- [PROVIDED RECORDS]
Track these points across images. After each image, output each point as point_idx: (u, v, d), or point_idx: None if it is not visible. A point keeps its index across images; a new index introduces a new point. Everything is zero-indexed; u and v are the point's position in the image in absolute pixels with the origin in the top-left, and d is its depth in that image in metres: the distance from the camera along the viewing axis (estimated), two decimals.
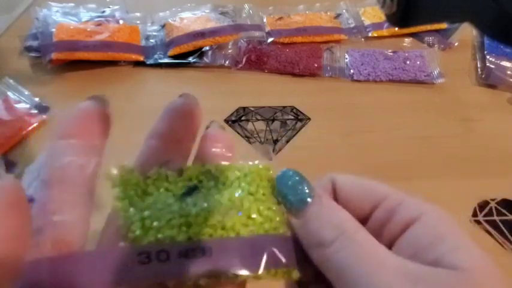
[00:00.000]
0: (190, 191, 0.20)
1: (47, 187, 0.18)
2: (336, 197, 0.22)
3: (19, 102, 0.55)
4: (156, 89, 0.60)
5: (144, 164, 0.21)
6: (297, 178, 0.21)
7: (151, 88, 0.60)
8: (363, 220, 0.21)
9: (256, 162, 0.22)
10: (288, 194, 0.20)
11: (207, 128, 0.24)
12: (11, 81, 0.57)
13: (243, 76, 0.62)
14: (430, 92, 0.61)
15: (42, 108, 0.55)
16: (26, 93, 0.56)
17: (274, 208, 0.21)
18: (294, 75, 0.62)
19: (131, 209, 0.19)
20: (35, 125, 0.53)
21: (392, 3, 0.17)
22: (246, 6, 0.72)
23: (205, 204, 0.19)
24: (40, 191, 0.18)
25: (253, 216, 0.20)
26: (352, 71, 0.63)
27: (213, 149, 0.23)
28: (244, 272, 0.18)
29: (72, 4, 0.71)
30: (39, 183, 0.19)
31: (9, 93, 0.56)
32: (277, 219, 0.20)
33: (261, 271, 0.19)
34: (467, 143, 0.53)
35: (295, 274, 0.19)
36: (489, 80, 0.61)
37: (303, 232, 0.20)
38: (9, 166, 0.47)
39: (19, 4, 0.74)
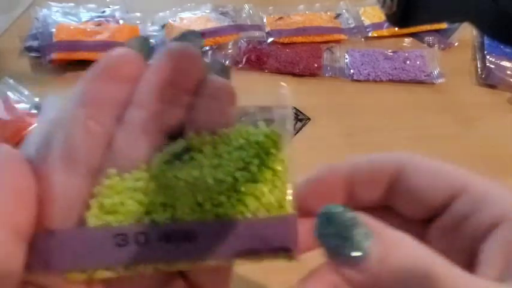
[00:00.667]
0: (181, 153, 0.17)
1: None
2: (399, 184, 0.19)
3: (19, 102, 0.55)
4: None
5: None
6: (345, 220, 0.15)
7: None
8: (434, 213, 0.18)
9: (263, 127, 0.19)
10: (338, 247, 0.15)
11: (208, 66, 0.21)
12: (11, 81, 0.57)
13: (243, 76, 0.62)
14: (430, 92, 0.61)
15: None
16: (26, 93, 0.56)
17: (277, 185, 0.18)
18: (294, 75, 0.62)
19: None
20: (35, 125, 0.53)
21: (392, 3, 0.17)
22: (246, 6, 0.72)
23: (195, 174, 0.17)
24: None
25: (251, 195, 0.17)
26: (352, 71, 0.63)
27: (208, 103, 0.19)
28: (233, 260, 0.16)
29: (72, 4, 0.71)
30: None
31: (9, 93, 0.56)
32: (279, 198, 0.17)
33: (252, 260, 0.17)
34: (467, 143, 0.53)
35: (296, 257, 0.17)
36: (489, 80, 0.61)
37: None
38: None
39: (19, 4, 0.74)
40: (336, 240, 0.15)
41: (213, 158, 0.17)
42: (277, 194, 0.17)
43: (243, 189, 0.17)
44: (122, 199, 0.16)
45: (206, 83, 0.19)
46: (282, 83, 0.22)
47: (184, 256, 0.16)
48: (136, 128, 0.17)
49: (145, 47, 0.22)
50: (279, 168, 0.18)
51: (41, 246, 0.16)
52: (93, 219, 0.16)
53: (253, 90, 0.59)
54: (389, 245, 0.15)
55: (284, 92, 0.21)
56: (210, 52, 0.63)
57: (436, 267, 0.14)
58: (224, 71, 0.23)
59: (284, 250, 0.17)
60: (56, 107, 0.19)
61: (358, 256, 0.15)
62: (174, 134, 0.18)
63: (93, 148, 0.17)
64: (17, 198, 0.16)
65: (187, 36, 0.23)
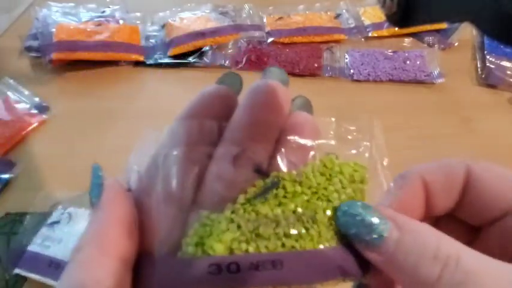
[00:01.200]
0: (268, 188, 0.19)
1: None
2: (467, 189, 0.19)
3: (19, 102, 0.55)
4: (156, 89, 0.60)
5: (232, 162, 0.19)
6: (360, 210, 0.18)
7: (151, 88, 0.60)
8: (494, 219, 0.19)
9: (350, 161, 0.20)
10: (358, 233, 0.18)
11: (292, 101, 0.21)
12: (11, 81, 0.57)
13: (243, 76, 0.62)
14: (430, 92, 0.61)
15: (42, 108, 0.55)
16: (26, 93, 0.56)
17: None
18: (294, 75, 0.62)
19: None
20: (35, 125, 0.53)
21: (392, 3, 0.17)
22: (246, 6, 0.72)
23: (281, 209, 0.19)
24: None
25: (326, 226, 0.19)
26: (352, 71, 0.63)
27: (293, 139, 0.20)
28: (314, 284, 0.18)
29: (72, 4, 0.71)
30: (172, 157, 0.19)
31: (9, 93, 0.56)
32: None
33: (332, 284, 0.18)
34: (467, 143, 0.53)
35: (361, 280, 0.19)
36: (489, 80, 0.61)
37: (392, 270, 0.17)
38: (9, 166, 0.47)
39: (19, 4, 0.74)
40: (354, 228, 0.18)
41: (301, 194, 0.19)
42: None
43: (326, 221, 0.19)
44: (216, 231, 0.18)
45: (291, 118, 0.20)
46: (373, 118, 0.22)
47: (271, 283, 0.18)
48: (227, 164, 0.19)
49: (237, 83, 0.23)
50: (362, 199, 0.20)
51: (143, 272, 0.18)
52: (190, 248, 0.18)
53: None
54: (406, 231, 0.17)
55: (376, 125, 0.22)
56: (210, 52, 0.63)
57: (464, 253, 0.16)
58: (307, 105, 0.23)
59: (356, 275, 0.19)
60: (153, 141, 0.20)
61: (377, 240, 0.17)
62: (261, 169, 0.20)
63: (188, 184, 0.19)
64: (124, 230, 0.18)
65: (274, 72, 0.23)
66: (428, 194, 0.20)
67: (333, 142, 0.21)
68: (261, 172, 0.19)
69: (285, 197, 0.19)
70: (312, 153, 0.20)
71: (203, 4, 0.72)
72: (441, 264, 0.16)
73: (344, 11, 0.73)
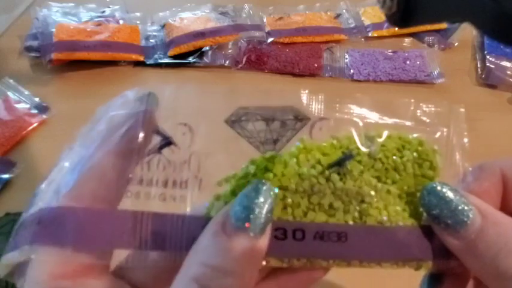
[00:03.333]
0: (342, 161, 0.19)
1: None
2: (505, 188, 0.20)
3: (19, 102, 0.55)
4: (156, 89, 0.60)
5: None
6: (447, 192, 0.18)
7: (151, 88, 0.60)
8: None
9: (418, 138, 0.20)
10: (441, 215, 0.17)
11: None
12: (11, 81, 0.57)
13: (243, 76, 0.62)
14: (430, 92, 0.61)
15: (42, 108, 0.55)
16: (26, 93, 0.56)
17: (418, 195, 0.19)
18: (294, 75, 0.62)
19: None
20: (35, 125, 0.53)
21: (392, 3, 0.17)
22: (246, 6, 0.72)
23: (353, 183, 0.18)
24: None
25: (397, 202, 0.19)
26: (352, 71, 0.63)
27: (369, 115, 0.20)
28: (374, 264, 0.18)
29: (72, 4, 0.71)
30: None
31: (9, 93, 0.56)
32: (416, 207, 0.19)
33: (391, 264, 0.18)
34: (468, 143, 0.53)
35: (428, 266, 0.19)
36: (489, 80, 0.61)
37: (469, 258, 0.17)
38: (9, 166, 0.47)
39: (19, 4, 0.74)
40: (437, 209, 0.18)
41: (374, 170, 0.19)
42: (414, 203, 0.19)
43: (394, 195, 0.19)
44: (287, 196, 0.18)
45: None
46: (457, 105, 0.22)
47: (334, 255, 0.18)
48: None
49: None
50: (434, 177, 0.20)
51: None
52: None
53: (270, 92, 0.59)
54: (490, 220, 0.17)
55: (457, 112, 0.22)
56: (210, 52, 0.63)
57: None
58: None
59: (424, 260, 0.18)
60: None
61: (459, 225, 0.17)
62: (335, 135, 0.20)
63: None
64: None
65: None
66: (506, 190, 0.20)
67: (409, 123, 0.21)
68: (336, 137, 0.20)
69: (358, 169, 0.19)
70: (386, 132, 0.20)
71: (203, 4, 0.72)
72: None
73: (344, 11, 0.73)
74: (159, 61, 0.63)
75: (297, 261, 0.18)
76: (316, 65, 0.63)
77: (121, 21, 0.68)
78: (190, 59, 0.62)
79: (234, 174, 0.19)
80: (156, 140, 0.20)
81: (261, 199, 0.17)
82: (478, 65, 0.64)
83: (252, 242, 0.16)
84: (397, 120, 0.21)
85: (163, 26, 0.68)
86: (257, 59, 0.64)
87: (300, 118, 0.55)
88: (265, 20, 0.70)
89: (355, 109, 0.21)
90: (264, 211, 0.17)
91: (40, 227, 0.17)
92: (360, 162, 0.19)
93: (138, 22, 0.69)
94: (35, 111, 0.54)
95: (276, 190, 0.18)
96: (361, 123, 0.20)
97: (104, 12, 0.70)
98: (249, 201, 0.17)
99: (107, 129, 0.20)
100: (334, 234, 0.18)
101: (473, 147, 0.57)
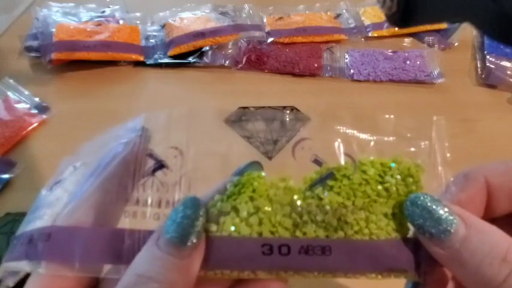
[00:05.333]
0: (324, 179, 0.20)
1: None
2: (489, 195, 0.20)
3: (19, 102, 0.55)
4: (156, 89, 0.60)
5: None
6: (429, 203, 0.18)
7: (151, 88, 0.60)
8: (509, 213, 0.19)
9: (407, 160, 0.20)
10: (424, 225, 0.18)
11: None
12: (11, 81, 0.57)
13: (243, 76, 0.62)
14: (430, 92, 0.61)
15: (42, 108, 0.55)
16: (26, 93, 0.56)
17: (399, 210, 0.20)
18: (294, 75, 0.62)
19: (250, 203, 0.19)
20: (35, 125, 0.53)
21: (392, 3, 0.17)
22: (246, 6, 0.72)
23: (337, 198, 0.19)
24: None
25: (380, 218, 0.19)
26: (352, 71, 0.63)
27: (352, 133, 0.21)
28: (359, 275, 0.19)
29: (72, 4, 0.71)
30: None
31: (9, 93, 0.56)
32: (401, 221, 0.19)
33: (376, 275, 0.19)
34: (467, 143, 0.53)
35: (413, 277, 0.19)
36: (489, 80, 0.61)
37: (455, 267, 0.18)
38: (9, 166, 0.47)
39: (19, 4, 0.74)
40: (421, 219, 0.18)
41: (355, 185, 0.20)
42: (397, 217, 0.20)
43: (376, 212, 0.19)
44: (269, 214, 0.19)
45: None
46: (438, 117, 0.23)
47: (319, 268, 0.19)
48: None
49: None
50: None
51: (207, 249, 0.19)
52: (245, 228, 0.19)
53: (261, 91, 0.59)
54: (474, 229, 0.17)
55: (438, 125, 0.23)
56: (210, 52, 0.63)
57: None
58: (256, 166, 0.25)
59: (407, 271, 0.19)
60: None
61: (443, 234, 0.17)
62: (318, 159, 0.21)
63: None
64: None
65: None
66: (490, 197, 0.20)
67: (391, 138, 0.21)
68: (318, 162, 0.21)
69: (339, 187, 0.20)
70: (369, 145, 0.21)
71: (203, 4, 0.72)
72: (510, 267, 0.16)
73: (344, 11, 0.73)
74: (159, 61, 0.63)
75: (284, 273, 0.19)
76: (316, 65, 0.63)
77: (121, 21, 0.68)
78: (190, 59, 0.62)
79: (221, 197, 0.20)
80: (150, 163, 0.21)
81: (188, 212, 0.18)
82: (478, 65, 0.64)
83: (180, 252, 0.18)
84: (379, 137, 0.21)
85: (163, 26, 0.68)
86: (257, 59, 0.64)
87: (300, 118, 0.55)
88: (265, 20, 0.70)
89: (338, 127, 0.22)
90: (191, 223, 0.18)
91: (50, 244, 0.19)
92: (341, 179, 0.20)
93: (138, 22, 0.69)
94: (35, 111, 0.54)
95: (203, 208, 0.19)
96: (343, 142, 0.21)
97: (104, 12, 0.70)
98: (177, 215, 0.18)
99: (108, 157, 0.22)
100: (319, 248, 0.19)
101: (473, 147, 0.58)
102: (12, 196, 0.45)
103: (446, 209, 0.18)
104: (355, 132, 0.21)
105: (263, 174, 0.20)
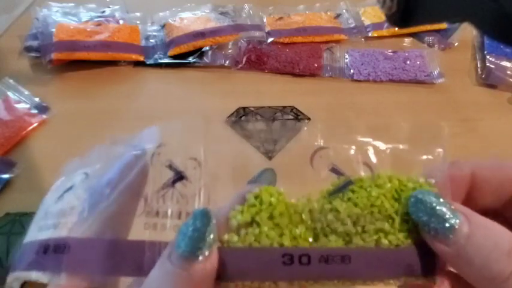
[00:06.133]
0: (342, 187, 0.20)
1: None
2: (472, 186, 0.20)
3: (19, 102, 0.55)
4: (156, 89, 0.60)
5: None
6: (433, 200, 0.18)
7: (151, 88, 0.60)
8: (499, 210, 0.20)
9: (422, 179, 0.21)
10: (428, 222, 0.18)
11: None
12: (11, 81, 0.57)
13: (243, 76, 0.62)
14: (430, 92, 0.61)
15: (42, 108, 0.55)
16: (26, 93, 0.56)
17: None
18: (294, 75, 0.62)
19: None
20: (35, 125, 0.53)
21: (392, 3, 0.17)
22: (246, 6, 0.72)
23: (355, 209, 0.20)
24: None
25: (396, 227, 0.20)
26: (352, 71, 0.63)
27: (368, 142, 0.21)
28: (377, 281, 0.19)
29: (72, 4, 0.71)
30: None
31: (9, 93, 0.56)
32: (416, 227, 0.20)
33: (394, 281, 0.19)
34: (467, 143, 0.53)
35: (429, 280, 0.20)
36: (489, 80, 0.61)
37: (461, 264, 0.18)
38: (9, 166, 0.47)
39: (19, 4, 0.74)
40: (425, 216, 0.18)
41: (372, 195, 0.20)
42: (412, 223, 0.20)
43: (392, 222, 0.20)
44: (290, 227, 0.20)
45: None
46: (442, 124, 0.23)
47: (338, 276, 0.19)
48: None
49: (272, 179, 0.25)
50: None
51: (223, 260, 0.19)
52: (265, 240, 0.19)
53: (260, 91, 0.59)
54: (476, 224, 0.17)
55: (444, 134, 0.23)
56: (210, 52, 0.63)
57: None
58: (271, 178, 0.26)
59: (423, 275, 0.19)
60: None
61: (447, 231, 0.18)
62: (337, 168, 0.21)
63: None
64: None
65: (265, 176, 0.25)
66: (473, 187, 0.21)
67: (405, 146, 0.22)
68: (336, 172, 0.21)
69: (357, 197, 0.20)
70: (385, 154, 0.21)
71: (203, 4, 0.72)
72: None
73: (344, 11, 0.73)
74: (159, 61, 0.63)
75: (305, 283, 0.19)
76: (316, 65, 0.63)
77: (121, 21, 0.68)
78: (190, 59, 0.62)
79: (241, 208, 0.20)
80: (170, 174, 0.22)
81: (198, 225, 0.18)
82: (478, 65, 0.64)
83: (192, 265, 0.18)
84: (394, 145, 0.22)
85: (163, 26, 0.68)
86: (257, 59, 0.64)
87: (300, 118, 0.55)
88: (265, 20, 0.70)
89: (354, 136, 0.23)
90: (202, 236, 0.18)
91: (70, 255, 0.19)
92: (359, 191, 0.20)
93: (138, 22, 0.69)
94: (35, 111, 0.54)
95: (213, 220, 0.19)
96: (359, 151, 0.22)
97: (104, 12, 0.70)
98: (187, 229, 0.18)
99: (123, 166, 0.22)
100: (338, 257, 0.19)
101: (473, 147, 0.58)
102: (12, 196, 0.45)
103: (448, 205, 0.18)
104: (370, 140, 0.22)
105: (281, 190, 0.20)
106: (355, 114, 0.57)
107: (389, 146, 0.22)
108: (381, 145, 0.22)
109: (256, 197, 0.20)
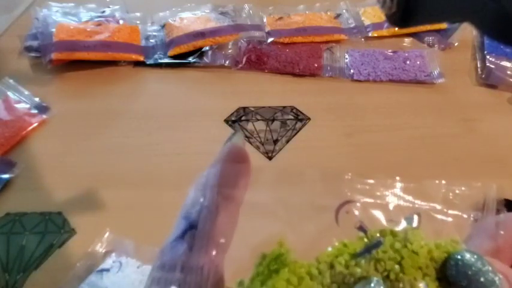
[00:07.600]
0: (370, 248, 0.19)
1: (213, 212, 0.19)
2: None
3: (19, 102, 0.55)
4: (156, 89, 0.60)
5: None
6: (474, 261, 0.17)
7: (151, 88, 0.60)
8: None
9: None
10: (469, 286, 0.17)
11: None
12: (11, 81, 0.57)
13: (243, 76, 0.62)
14: (430, 92, 0.61)
15: (42, 108, 0.55)
16: (26, 93, 0.56)
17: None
18: (294, 75, 0.62)
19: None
20: (35, 125, 0.53)
21: (392, 3, 0.17)
22: (246, 6, 0.72)
23: (379, 271, 0.19)
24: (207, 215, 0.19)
25: (427, 282, 0.19)
26: (352, 71, 0.63)
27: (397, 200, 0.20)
28: None
29: (72, 4, 0.71)
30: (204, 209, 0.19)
31: (9, 93, 0.56)
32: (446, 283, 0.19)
33: None
34: (467, 143, 0.53)
35: None
36: (489, 80, 0.61)
37: None
38: (9, 166, 0.47)
39: (19, 4, 0.74)
40: (465, 280, 0.17)
41: (402, 256, 0.19)
42: None
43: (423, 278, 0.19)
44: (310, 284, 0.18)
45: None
46: (491, 185, 0.22)
47: None
48: None
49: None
50: None
51: None
52: None
53: (259, 91, 0.59)
54: None
55: (491, 195, 0.21)
56: (210, 52, 0.63)
57: None
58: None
59: None
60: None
61: None
62: (363, 226, 0.20)
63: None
64: None
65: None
66: None
67: (439, 206, 0.20)
68: (363, 230, 0.20)
69: (388, 258, 0.19)
70: (415, 216, 0.20)
71: (203, 4, 0.72)
72: None
73: (344, 11, 0.73)
74: (159, 61, 0.63)
75: None
76: (316, 65, 0.63)
77: (121, 21, 0.68)
78: (190, 59, 0.62)
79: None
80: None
81: None
82: (478, 65, 0.64)
83: None
84: (428, 204, 0.21)
85: (163, 26, 0.68)
86: (257, 59, 0.64)
87: (300, 118, 0.55)
88: (265, 20, 0.70)
89: (386, 192, 0.21)
90: None
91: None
92: (387, 251, 0.19)
93: (138, 22, 0.69)
94: (35, 111, 0.54)
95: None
96: (390, 209, 0.20)
97: (104, 12, 0.70)
98: None
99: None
100: None
101: (474, 147, 0.58)
102: (12, 196, 0.45)
103: (489, 267, 0.17)
104: (402, 196, 0.20)
105: (292, 256, 0.19)
106: (355, 114, 0.57)
107: (424, 204, 0.20)
108: (413, 204, 0.20)
109: (265, 265, 0.19)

- [WORK REQUEST]
From the opening line of the entries above to the line containing "6: (297, 178, 0.21)", please transcribe each line exactly, skipping every picture.

- [RESPONSE TO THE TASK]
Track these points across images. After each image, output each point as point_idx: (u, v, d), or point_idx: None if it is not visible. A point keeps its index across images; a new index introduces a new point. Everything is zero-indexed; u and v are the point's position in the image in absolute pixels with the origin in the top-left, and d is its depth in that image in metres: the distance from the camera along the viewing axis (estimated), two decimals.
[00:00.000]
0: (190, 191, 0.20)
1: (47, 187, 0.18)
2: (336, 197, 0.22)
3: (19, 102, 0.55)
4: (156, 89, 0.60)
5: (144, 164, 0.21)
6: (297, 178, 0.21)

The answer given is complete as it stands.